** The task **
Answer these questions from the waqf financing text:
1. Under the ijārah model, when does ownership of the building pass to the waqf nazir?
2. In mudhārabah, who bears a loss that comes from the normal process of the business rather than from the manager's negligence or fraud?
3. In asset-based mudhārabah, how are the proceeds from the lease divided?

** Reading text **
In applying the ijārah financing model to waqf land, the nazir permits the financer (fund provider) to erect a building on the waqf land. Then the nazir leases the building for the same period for which it was owned by the fund provider and used for waqf purposes. The building can be a hospital, school, office, business center, or apartment. The nazir oversees the management and pays rent periodically to the fund provider by the established rental fee to cover the principal capital and profits desired by the fund provider. When the lease payment period has been completed, the ownership of the building passes from the fund provider to the waqf nazir of the land (Al-Ossmi & Ahmed, 2016; Unruh & Abdul-Jalil, 2014).

3.4. Mudhārabah

Mudhārabah, or investment, is the handover of capital to a person who trades to get a percentage of the profit. Mudhārabah is a revenue-sharing contract where the owner of the funds/capital (financier), commonly called shāhibul māl/rabbul māl, provides 100% of the capital to the entrepreneur as the manager, commonly called mudhārib, to carry out productive activities on the condition that the profits generated will be divided between them according to a pre-contract agreement (Fadilah, 2015).

If there is a loss due to the normal process of the business, and not due to the negligence or fraud of the manager, the loss is fully borne by the owner of the capital, while the manager loses the time and expertise he has put into the project. In the case of loss due to the manager's negligence, the manager is fully responsible.

Two types of mudhārabah can be applied in waqf land financing, namely asset-based mudhārabah and capital-based mudhārabah (Rohman et al., 2021).
Asset-based mudhārabah: Waqf managers can invite fund providers to erect buildings on waqf land. The building is then leased to a third party. The proceeds from the lease are divided in half between the waqf manager and the fund provider. The waqf manager must divide the profits he earns into two – to increase his ownership stake in the building and for the beneficiaries of the waqf (mauqūf 'alaih).

Capital-based mudhārabah: According to Alshater et al. (2022), the mudhārabah model can be used if the nazir positions himself as an entrepreneur. He can receive liquid financial assistance from financial institutions to erect buildings on waqf land. The waqf manager is in the hands of the nazir and the profit sharing ratio can be determined based on the consideration of the efforts that have been carried out by the manager and the ownership of the waqf land used.

** Supplied records **
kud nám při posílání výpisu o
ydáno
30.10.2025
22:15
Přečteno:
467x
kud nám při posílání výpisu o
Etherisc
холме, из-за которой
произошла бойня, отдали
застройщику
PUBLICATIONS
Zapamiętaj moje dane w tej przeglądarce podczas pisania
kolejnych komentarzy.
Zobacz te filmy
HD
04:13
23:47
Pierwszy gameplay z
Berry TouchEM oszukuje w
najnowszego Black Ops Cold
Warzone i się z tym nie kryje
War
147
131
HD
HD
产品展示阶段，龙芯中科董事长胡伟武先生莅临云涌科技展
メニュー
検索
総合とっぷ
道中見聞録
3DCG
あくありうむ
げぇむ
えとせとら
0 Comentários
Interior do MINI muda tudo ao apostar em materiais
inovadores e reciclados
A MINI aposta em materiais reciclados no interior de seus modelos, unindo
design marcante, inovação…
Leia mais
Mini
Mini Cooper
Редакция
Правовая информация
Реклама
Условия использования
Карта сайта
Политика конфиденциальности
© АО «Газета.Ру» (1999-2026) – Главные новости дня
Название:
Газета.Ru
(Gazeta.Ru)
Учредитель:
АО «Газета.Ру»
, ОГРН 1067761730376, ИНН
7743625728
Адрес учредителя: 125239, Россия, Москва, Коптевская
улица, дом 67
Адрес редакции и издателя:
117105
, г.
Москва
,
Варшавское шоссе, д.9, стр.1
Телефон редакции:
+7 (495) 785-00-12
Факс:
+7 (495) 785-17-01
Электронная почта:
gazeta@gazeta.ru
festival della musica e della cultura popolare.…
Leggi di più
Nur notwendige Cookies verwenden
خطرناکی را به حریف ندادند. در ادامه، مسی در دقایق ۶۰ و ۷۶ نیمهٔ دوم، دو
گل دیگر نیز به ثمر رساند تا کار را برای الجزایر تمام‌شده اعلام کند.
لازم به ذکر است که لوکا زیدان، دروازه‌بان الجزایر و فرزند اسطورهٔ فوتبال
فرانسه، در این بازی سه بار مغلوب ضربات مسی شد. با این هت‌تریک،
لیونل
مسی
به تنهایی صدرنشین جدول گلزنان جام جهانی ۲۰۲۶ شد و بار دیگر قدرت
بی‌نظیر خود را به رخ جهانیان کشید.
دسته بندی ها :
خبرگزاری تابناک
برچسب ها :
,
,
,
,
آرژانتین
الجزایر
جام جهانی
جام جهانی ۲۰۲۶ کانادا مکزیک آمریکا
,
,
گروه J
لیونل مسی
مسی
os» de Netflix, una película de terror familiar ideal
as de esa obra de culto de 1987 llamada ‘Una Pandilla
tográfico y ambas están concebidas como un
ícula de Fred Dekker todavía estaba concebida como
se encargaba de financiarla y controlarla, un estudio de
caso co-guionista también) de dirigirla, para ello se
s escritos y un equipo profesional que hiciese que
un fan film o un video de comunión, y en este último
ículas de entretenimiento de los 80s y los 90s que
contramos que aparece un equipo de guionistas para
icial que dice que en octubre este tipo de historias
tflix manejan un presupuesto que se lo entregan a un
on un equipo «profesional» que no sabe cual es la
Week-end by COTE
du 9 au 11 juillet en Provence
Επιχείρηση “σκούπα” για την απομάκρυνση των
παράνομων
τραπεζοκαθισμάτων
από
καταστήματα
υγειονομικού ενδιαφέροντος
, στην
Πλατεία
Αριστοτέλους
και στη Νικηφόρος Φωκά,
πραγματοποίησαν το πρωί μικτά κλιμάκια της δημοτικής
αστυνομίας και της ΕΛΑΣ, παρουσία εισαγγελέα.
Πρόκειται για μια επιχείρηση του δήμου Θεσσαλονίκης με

** The completed task **
1. When the lease payment period has been completed.
2. The owner of the capital bears the loss fully, while the manager loses the time and expertise put into the project.
3. In half, between the waqf manager and the fund provider.